Hi Ben,
thanks for your kind help.
>> MD5 clientside >>
Would that defeat the whole purpose of encoding in the first place?
Of course, you are absolutely right about this. Makes nullifies encoding in the database. Sometimes I don't think before i write 
Ok, so you suggest using the remember-me support, basically? But do I need to create the extra provider? In my EnrollmentController the User object (implements UserDetails) is already loaded. So what I need is that I can put my principal on the context, marked as authenticated and that's it.

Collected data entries

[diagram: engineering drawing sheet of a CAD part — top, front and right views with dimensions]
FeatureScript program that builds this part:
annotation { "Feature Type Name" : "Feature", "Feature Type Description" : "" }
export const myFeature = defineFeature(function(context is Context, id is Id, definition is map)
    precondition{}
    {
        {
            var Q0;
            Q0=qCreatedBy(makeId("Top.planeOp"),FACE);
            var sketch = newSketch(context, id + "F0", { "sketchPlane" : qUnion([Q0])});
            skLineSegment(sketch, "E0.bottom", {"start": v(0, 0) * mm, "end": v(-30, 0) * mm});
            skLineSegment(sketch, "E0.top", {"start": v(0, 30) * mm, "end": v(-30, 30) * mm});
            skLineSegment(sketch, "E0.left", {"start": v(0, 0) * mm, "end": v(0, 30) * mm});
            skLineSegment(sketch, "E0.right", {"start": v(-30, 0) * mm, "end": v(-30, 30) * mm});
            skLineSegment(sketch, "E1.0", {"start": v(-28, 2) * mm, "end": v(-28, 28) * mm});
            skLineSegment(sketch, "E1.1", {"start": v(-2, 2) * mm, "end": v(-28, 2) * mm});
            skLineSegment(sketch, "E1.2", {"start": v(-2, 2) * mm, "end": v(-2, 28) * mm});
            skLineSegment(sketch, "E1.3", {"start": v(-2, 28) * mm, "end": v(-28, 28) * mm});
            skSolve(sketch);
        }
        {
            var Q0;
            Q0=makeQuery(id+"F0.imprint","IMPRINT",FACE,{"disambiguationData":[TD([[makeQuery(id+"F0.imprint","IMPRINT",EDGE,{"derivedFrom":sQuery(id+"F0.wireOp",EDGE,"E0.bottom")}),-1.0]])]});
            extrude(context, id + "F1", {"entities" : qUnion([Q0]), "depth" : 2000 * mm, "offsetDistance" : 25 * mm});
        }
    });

**Assigned task A**
In the message, which interface does the User object implement?
**Assigned task B**
Transcribe the message between "Of course, you" and "and that's it.", inclusive.

**Written answer A**
UserDetails

**Written answer B**
Of course, you are absolutely right about this. Makes nullifies encoding in the database. Sometimes I don't think before i write 
Ok, so you suggest using the remember-me support, basically? But do I need to create the extra provider? In my EnrollmentController the User object (implements UserDetails) is already loaded. So what I need is that I can put my principal on the context, marked as authenticated and that's it.